-- BEGIN SOURCE PASSAGE --
Nashville’s mayor should consider resigning

By Hermes


A bombshell hit Tennessee Wednesday afternoon when the leader of the state’s capital and largest city admitted to an extramarital affair. Nashville Mayor Megan Barry, a Democrat, is in hot water after confessing to an improper relationship — with her chief of security, no less.

She’s apologized, accepting full responsibility for her actions, and has been fully cooperative of investigations into her own behavior. Some have rallied to her side, sponsoring billboards saying “We love the mayor.” But others won’t forgive so easily.

Barry claims her actions were legal, despite their questionable morality. Investigators are trying to determine if taxpayer dollars were used for romantic getaways. But as the mayor of one of the United States’ most well-known cities, and with a promised “aggressive agenda” ahead, most notably containing a $9 billion transit proposal and attracting a professional soccer team to the city, wide-spread travel was crucial. The mayor needed to meet with leaders of other cities, in order to observe model transit systems and soccer stadiums throughout the country.

Travel would be an appropriate expenditure if it’s main purpose was to ensure the quality of Nashville’s revamped transit systems and new professional sports franchise. Were it primarily used for romance, however, it would be grossly improper. Unfortunately, there’s little evidence pointing in either direction. Without a smoking gun, we cannot levy guilt.

While I would certainly never justify the mayor’s personal crimes, it’s worth noting the turmoil she’s recently suffered. Last July, her son died from an opioid overdose. Sure, the affair began before the death of Barry’s son, but she likely needed someone with whom to share the pain — and who might relate to her more than her husband. It’s only natural, and human, to desire companionship when life throws us twists and curves.

 

Barry should still consider handing in her resignation. Even if she hasn’t lost the trust of those she governs as badly as I first expected, it is still a blemish too large to ignore. But before we jump in to criticize her failings, we should consider how, recently, many figures more powerful than Barry have weathered scandals far worse.

President Donald Trump is still in power, despite being accused of impropriety by at least 19 women. He was still elected despite bragging about molesting women, which is, in my view, morally worse than having a consensual affair. The infamous Access Hollywood tape was one of several things that should have ended candidate Trump’s campaign, but here we are. Porn star Stormy Daniels has claimed, but is now denying, the two had an affair while Trump’s wife Melania was pregnant with their son Barron. A Wall Street Journal report even claims a Trump lawyer paid Daniels $130,000 to keep quiet.
-- END SOURCE PASSAGE --
-- BEGIN RECORDS --
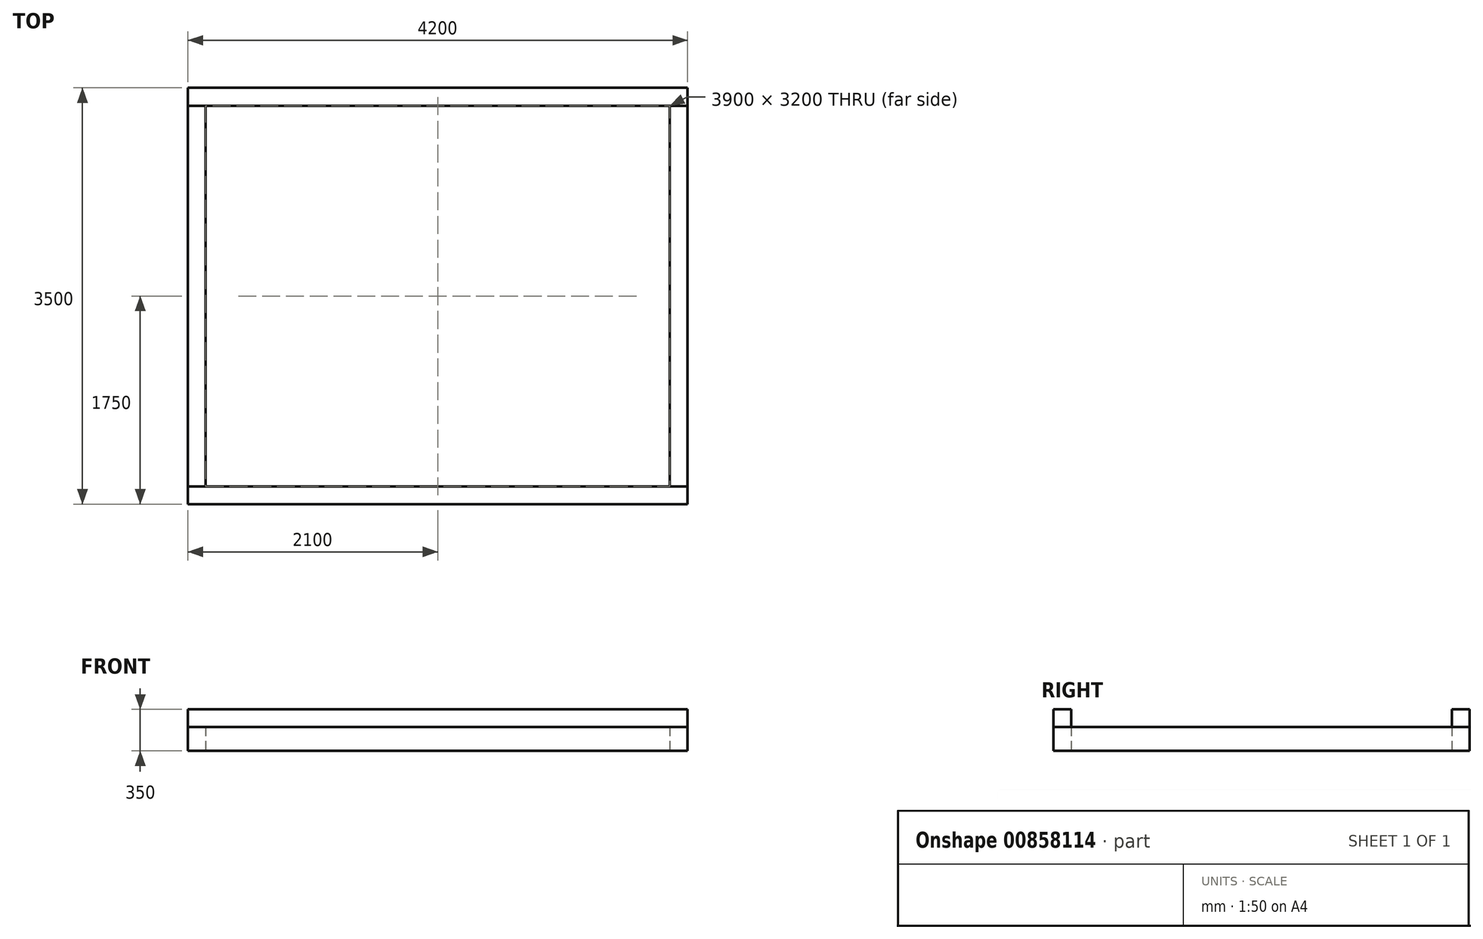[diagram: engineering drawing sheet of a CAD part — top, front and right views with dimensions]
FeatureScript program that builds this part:
annotation { "Feature Type Name" : "Feature", "Feature Type Description" : "" }
export const myFeature = defineFeature(function(context is Context, id is Id, definition is map)
    precondition{}
    {
        {
            var Q0;
            Q0=qCreatedBy(makeId("Top.planeOp"),FACE);
            var sketch = newSketch(context, id + "F0", { "sketchPlane" : qUnion([Q0])});
            skLineSegment(sketch, "E0.bottom", {"start": v(0, 0) * mm, "end": v(4200, 0) * mm});
            skLineSegment(sketch, "E0.top", {"start": v(0, 3500) * mm, "end": v(4200, 3500) * mm});
            skLineSegment(sketch, "E0.left", {"start": v(0, 0) * mm, "end": v(0, 3500) * mm});
            skLineSegment(sketch, "E0.right", {"start": v(4200, 0) * mm, "end": v(4200, 3500) * mm});
            skLineSegment(sketch, "E1.bottom", {"start": v(150, 3350) * mm, "end": v(4050, 3350) * mm});
            skLineSegment(sketch, "E1.top", {"start": v(150, 150) * mm, "end": v(4050, 150) * mm});
            skLineSegment(sketch, "E1.left", {"start": v(150, 3350) * mm, "end": v(150, 150) * mm});
            skLineSegment(sketch, "E1.right", {"start": v(4050, 3350) * mm, "end": v(4050, 150) * mm});
            skSolve(sketch);
        }
        {
            var Q0;
            Q0 = qSketchRegion(id + "F0", true);
            extrude(context, id + "F1", {"entities" : qUnion([Q0]), "depth" : 200 * mm, "offsetDistance" : 25.4 * mm});
        }
        {
            var Q0;
            Q0=makeQuery(id+"F1.opExtrude","SWEPT_FACE",FACE,{"disambiguationData":[OSD([sQuery(id+"F0.wireOp",EDGE,"E0.right")])]});
            var sketch = newSketch(context, id + "F2", { "sketchPlane" : qUnion([Q0])});
            skLineSegment(sketch, "E2.bottom", {"start": v(0, 200) * mm, "end": v(150, 200) * mm});
            skLineSegment(sketch, "E2.top", {"start": v(0, 350) * mm, "end": v(150, 350) * mm});
            skLineSegment(sketch, "E2.left", {"start": v(0, 200) * mm, "end": v(0, 350) * mm});
            skLineSegment(sketch, "E2.right", {"start": v(150, 200) * mm, "end": v(150, 350) * mm});
            skLineSegment(sketch, "E3.bottom", {"start": v(3500, 200) * mm, "end": v(3350, 200) * mm});
            skLineSegment(sketch, "E3.top", {"start": v(3500, 350) * mm, "end": v(3350, 350) * mm});
            skLineSegment(sketch, "E3.left", {"start": v(3500, 200) * mm, "end": v(3500, 350) * mm});
            skLineSegment(sketch, "E3.right", {"start": v(3350, 200) * mm, "end": v(3350, 350) * mm});
            skSolve(sketch);
        }
        {
            var Q0;
            Q0 = qSketchRegion(id + "F2", true);
            extrude(context, id + "F3", {"entities" : qUnion([Q0]), "oppositeDirection" : true, "depth" : 4200 * mm, "offsetDistance" : 25.4 * mm});
        }
    });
-- END RECORDS --
## TASKS
• 1. In the opinion piece on Nashville's mayor, who was the person the mayor had the affair with?
• 2. Carry on the opinion piece about Nashville's mayor from the point where it stops.

## TASK-BY-TASK OUTPUTS
• 1. Her chief of security.

• 2.
Daniels has gone back on her word, making her testimony less than reliable, but the president’s impropriety is more than just a one-off affair. It’s a pattern. Trump cheated on his first wife with his second. He’s on his third now. There’s an entire Wikipedia article listing his past indiscretions with the opposite sex, yet he’s still president, denying nearly all of it.

The mayor has denied she’s having an affair with anyone else. Because of her frankness and open-mindedness, she still deserves the benefit of the doubt.

Trump’s track record is clearly worse than Barry’s, yet he hasn’t resigned. Why are we holding a double standard?

If the Nashville mayor funneled taxpayer money into funding her affair-related trips, that’d be morally wrong. But would it be worse than Trump’s taxpayer-funded golfing getaways? Worse than Vice President Mike Pence’s planned publicity stunt at an Indianapolis Colts game? If these actions are all above-board, then why are Mayor Barry’s trips unacceptable?

Missouri Gov. Eric Greitens, a Republican, like Trump and Pence, remains in office despite admitting to an affair that occurred while he was still considering a gubernatorial bid. Greitens has been accused of blackmailing his mistress with nude photos, allegations he adamantly denies. If true, such a scheme would constitute revenge porn — another scandal far worse than Barry’s.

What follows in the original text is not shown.